Annoncé pour l’automne dernier, puis remis à plus tard, par la ministre responsable de l’Habitation, France-Élaine Duranceau, le plan d’action gouvernementale tant espéré risque de se faire attendre encore un moment. Le budget présenté par le ministre des Finances Eric Girard pour 2024-2025 n’apporte aucune véritable solution nouvelle pour redresser au plus vite la barre, estime le Front d’action populaire en réaménagement urbain (FRAPRU). Alors que le temps presse, le cabinet de François Legault ne semble toujours pas avoir inscrit la crise du logement dans ses priorités, observe-t-il.
« Il n’y a absolument rien dans ce budget pour financer un programme ambitieux. C’est un peu le signal, à notre avis, que ce plan d’action est relégué aux oubliettes », déplore Véronique Laflamme, porte-parole du FRAPRU. « Le gouvernement du Québec n’a toujours pas de programme dédié au logement social qui fonctionne en 2024. C’est désolant. C’est ce qui manque aujourd’hui pour accélérer la cadence. »
Espoir déçu
Le gouvernement Legault s’est arrêté à ce qui avait déjà été annoncé lors de la mise à jour économique de novembre. À savoir la construction, dans les quatre prochaines années, de 8000 logements sociaux et abordables à la suite de l’entente conclue entre Québec et Ottawa pour débloquer des fonds de 1,8 milliard. Or, selon le FRAPRU, le retard accumulé exigeait certainement de fournir encore de nouveaux efforts, plutôt que de se contenter de ce rattrapage.
« On assiste à un effritement du parc de logements locatifs encore abordables.
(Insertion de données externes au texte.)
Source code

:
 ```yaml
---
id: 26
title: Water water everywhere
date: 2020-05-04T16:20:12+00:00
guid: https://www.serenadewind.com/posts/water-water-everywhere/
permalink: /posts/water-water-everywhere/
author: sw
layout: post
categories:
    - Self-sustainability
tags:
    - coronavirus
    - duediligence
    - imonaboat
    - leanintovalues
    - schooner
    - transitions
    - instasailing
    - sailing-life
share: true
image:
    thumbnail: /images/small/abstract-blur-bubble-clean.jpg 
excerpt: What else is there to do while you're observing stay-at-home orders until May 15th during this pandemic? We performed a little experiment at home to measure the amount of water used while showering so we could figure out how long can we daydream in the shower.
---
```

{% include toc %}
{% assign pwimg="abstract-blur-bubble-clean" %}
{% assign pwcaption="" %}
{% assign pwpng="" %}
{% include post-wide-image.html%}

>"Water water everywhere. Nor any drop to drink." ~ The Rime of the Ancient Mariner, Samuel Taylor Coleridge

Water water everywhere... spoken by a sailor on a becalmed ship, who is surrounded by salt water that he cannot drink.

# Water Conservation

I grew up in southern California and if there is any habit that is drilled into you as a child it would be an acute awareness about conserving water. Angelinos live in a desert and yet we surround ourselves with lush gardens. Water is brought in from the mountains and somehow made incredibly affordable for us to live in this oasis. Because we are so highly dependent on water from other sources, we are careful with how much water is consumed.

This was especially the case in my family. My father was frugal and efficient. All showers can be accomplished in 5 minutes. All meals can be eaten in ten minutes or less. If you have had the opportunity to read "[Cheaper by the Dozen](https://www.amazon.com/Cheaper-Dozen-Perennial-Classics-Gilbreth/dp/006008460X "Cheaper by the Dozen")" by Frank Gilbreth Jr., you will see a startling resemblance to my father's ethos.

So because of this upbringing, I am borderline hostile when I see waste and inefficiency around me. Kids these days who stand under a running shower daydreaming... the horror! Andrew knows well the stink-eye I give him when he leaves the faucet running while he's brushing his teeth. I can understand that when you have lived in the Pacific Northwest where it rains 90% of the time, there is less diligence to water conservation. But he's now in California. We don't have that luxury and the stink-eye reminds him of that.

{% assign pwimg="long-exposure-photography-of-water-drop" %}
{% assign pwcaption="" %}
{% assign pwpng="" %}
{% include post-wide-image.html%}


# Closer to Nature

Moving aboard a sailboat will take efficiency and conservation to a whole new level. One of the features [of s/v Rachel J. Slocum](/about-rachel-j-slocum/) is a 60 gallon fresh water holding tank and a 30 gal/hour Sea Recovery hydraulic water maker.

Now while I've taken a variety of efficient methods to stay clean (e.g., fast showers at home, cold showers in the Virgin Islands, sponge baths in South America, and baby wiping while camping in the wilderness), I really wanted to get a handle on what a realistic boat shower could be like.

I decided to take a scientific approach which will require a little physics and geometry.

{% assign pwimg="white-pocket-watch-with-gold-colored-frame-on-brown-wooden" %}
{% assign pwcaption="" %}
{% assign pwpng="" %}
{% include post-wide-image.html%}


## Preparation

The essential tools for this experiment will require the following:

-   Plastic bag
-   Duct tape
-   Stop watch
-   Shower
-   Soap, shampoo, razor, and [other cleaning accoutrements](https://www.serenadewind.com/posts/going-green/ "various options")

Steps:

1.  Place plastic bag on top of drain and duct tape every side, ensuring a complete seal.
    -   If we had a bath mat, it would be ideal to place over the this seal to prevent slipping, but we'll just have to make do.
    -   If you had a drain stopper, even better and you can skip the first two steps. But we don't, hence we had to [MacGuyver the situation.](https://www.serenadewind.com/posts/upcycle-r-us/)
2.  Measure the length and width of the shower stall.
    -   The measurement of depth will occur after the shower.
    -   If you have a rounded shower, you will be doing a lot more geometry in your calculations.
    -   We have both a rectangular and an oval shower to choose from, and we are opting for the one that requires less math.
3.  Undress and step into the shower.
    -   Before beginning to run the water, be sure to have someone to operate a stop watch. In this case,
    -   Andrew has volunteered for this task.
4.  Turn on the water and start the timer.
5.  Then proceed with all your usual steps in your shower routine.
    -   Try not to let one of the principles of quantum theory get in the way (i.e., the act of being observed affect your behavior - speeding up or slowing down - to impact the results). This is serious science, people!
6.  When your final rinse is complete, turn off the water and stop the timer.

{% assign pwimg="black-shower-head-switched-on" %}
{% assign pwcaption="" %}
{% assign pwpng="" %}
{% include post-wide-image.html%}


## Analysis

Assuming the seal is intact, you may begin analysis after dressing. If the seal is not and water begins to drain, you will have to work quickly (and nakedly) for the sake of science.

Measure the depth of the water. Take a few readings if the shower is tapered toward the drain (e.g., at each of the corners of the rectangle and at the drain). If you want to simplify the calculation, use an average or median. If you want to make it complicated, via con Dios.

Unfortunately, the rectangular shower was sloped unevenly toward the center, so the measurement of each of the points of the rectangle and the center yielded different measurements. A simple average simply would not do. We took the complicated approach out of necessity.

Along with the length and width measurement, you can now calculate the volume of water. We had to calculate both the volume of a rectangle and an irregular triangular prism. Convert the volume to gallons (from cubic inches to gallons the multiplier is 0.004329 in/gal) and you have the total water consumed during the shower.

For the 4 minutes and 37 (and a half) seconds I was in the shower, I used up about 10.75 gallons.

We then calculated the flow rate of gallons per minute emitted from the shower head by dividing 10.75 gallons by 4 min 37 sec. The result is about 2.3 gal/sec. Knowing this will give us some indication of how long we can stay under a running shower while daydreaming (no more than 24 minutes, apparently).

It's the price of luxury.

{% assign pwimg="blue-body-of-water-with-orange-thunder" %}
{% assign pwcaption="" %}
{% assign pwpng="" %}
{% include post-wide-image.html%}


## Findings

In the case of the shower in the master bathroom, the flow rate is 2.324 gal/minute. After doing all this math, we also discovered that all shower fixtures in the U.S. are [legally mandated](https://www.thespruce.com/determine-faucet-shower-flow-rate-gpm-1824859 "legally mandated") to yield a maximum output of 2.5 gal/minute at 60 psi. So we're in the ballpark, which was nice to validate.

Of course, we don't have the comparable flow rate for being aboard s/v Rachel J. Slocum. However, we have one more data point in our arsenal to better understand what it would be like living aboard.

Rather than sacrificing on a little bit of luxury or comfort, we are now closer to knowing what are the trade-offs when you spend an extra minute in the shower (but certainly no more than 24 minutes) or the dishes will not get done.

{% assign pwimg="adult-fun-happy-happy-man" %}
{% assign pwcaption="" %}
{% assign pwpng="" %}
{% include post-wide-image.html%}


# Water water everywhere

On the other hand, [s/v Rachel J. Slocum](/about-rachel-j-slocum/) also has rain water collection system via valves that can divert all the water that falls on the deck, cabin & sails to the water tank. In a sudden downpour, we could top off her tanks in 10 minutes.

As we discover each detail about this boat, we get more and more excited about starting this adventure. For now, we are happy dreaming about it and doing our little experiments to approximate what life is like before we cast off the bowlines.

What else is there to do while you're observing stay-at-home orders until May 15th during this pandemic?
Dans ce contexte, comme plusieurs, on espérait qu’il y ait enfin dans le budget un objectif clair de développement du logement social sur plusieurs années », réagit Mme Laflamme. « Malheureusement, on a l’impression qu’on fait du surplace. Depuis l’arrivée de la CAQ au pouvoir, on prévoit au compte-gouttes, budget après budget, de nouveaux logements sociaux et abordables. C’est extrêmement inquiétant. »
Le ministre Girard s’est défendu en expliquant vouloir faire plutôt de « l’aide directe », avec un investissement total de 483 millions de dollars pour favoriser l’accès au logement. Ce montant inscrit au budget 20242025 inclut un peu plus de 200 millions de dollars pour poursuivre le programme Allocation-logement, bonifié en 2022 au terme d’une autre entente avec Ottawa. Si elle est toujours la bienvenue, cette aide financière paraît néanmoins bien insuffisante pour contrer les effets de la crise, croit le FRAPRU.
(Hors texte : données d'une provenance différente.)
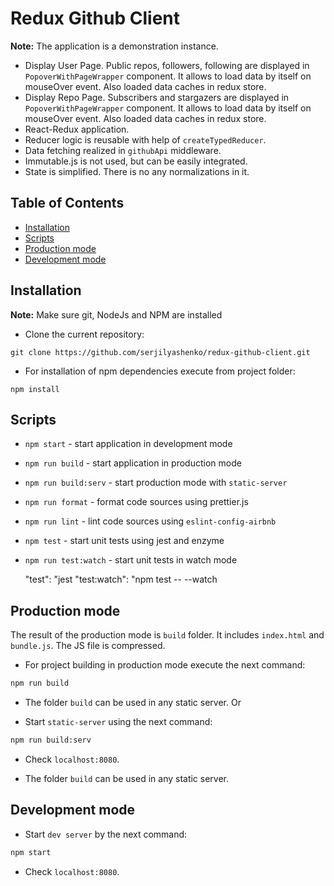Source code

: # Redux Github Client

**Note:** The application is a demonstration instance. 

* Display User Page. Public repos, followers, following are displayed in `PopoverWithPageWrapper` component.
It allows to load data by itself on mouseOver event. Also loaded data caches in redux store.
* Display Repo Page. Subscribers and stargazers are displayed in `PopoverWithPageWrapper` component.
It allows to load data by itself on mouseOver event. Also loaded data caches in redux store.
* React-Redux application.
* Reducer logic is reusable with help of `createTypedReducer`.
* Data fetching realized in `githubApi` middleware.
* Immutable.js is not used, but can be easily integrated.
* State is simplified. There is no any normalizations in it.

## Table of Contents

- [Installation](#instalation)
- [Scripts](#scripts)
- [Production mode](#production-mode)
- [Development mode](#development-mode)

## Installation

**Note:** Make sure git, NodeJs and NPM are installed

* Clone the current repository:
```bush
git clone https://github.com/serjilyashenko/redux-github-client.git
```
* For installation of npm dependencies execute from project folder:
```bush
npm install
```

## Scripts

* `npm start` - start application in development mode

* `npm run build` - start application in production mode

* `npm run build:serv` - start production mode with `static-server`

* `npm run format` - format code sources using prettier.js

* `npm run lint` - lint code sources using `eslint-config-airbnb`

* `npm test` - start unit tests using jest and enzyme

* `npm run test:watch` - start unit tests in watch mode

    "test": "jest
    "test:watch": "npm test -- --watch

## Production mode

The result of the production mode is `build` folder. It includes `index.html` and `bundle.js`.
The JS file is compressed.

* For project building in production mode execute the next command:
```sh
npm run build
```

* The folder `build` can be used in any static server. Or

* Start `static-server` using the next command:
```bash
npm run build:serv
```
* Check `localhost:8080`.

* The folder `build` can be used in any static server.

## Development mode

* Start `dev server` by the next command:
```bash
npm start
```

* Check `localhost:8080`.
« Vu le contexte actuel, ça aide à peine à absorber l’effet de la hausse des loyers », constate Véronique Laflamme. « Ce n’est pas une mesure qui permet de lutter contre l’appauvrissement des ménages locataires, d’autant plus qu’en amont le gouvernement n’agit toujours pas pour empêcher l’explosion des loyers. Il manque des mesures structurantes pour s’assurer qu’on offre une autre solution à tous ces ménages exclus par le marché privé, qui sont de plus en plus nombreux. »
La question des mises en chantier
Le budget ne présente par ailleurs aucune mesure pour relancer les mises en chantier. Selon les estimations de la Société canadienne d’hypothèques et de logement (SCHL), ce sont 860 000 habitations qui pourraient manquer au Québec d’ici 2030. Pour espérer résorber la crise, il faudrait lancer la construction d’au moins 150 000 logements par année.
L’an dernier, on atteignait à peine le chiffre de 39 000. « Il faudrait tripler le rythme des mises en chantier », appuie Paul Cardinal, directeur du service économique de l’Association des professionnels de la construction et de l’habitation du Québec (APCHQ), qui regrette qu’on ne propose rien pour stimuler la construction de logements privés, comme le maintien de la taxe de vente du Québec (TVQ) sur les habitations locatives neuves.
« Le ministre a très vite fermé la porte sur l’abolition de la TVQ. Ça aiderait pourtant à rentabiliser les nouveaux immeubles en permettant aux promoteurs de réduire leur mise de fonds », soutient M. Cardinal. « Il y a des projets actuellement qui ne lèvent pas de terre parce que la rentabilité n’est pas possible. On ne dit pas que cette suppression réglerait tous les problèmes. Mais cela permettrait à certains de ces projets d’aller de l’avant, et cela donnerait certainement un coup de main. »
« Il manque des mesures structurantes pour s’assurer qu’on offre une autre solution à tous ces ménages exclus par le marché privé, qui sont de plus en plus nombreux »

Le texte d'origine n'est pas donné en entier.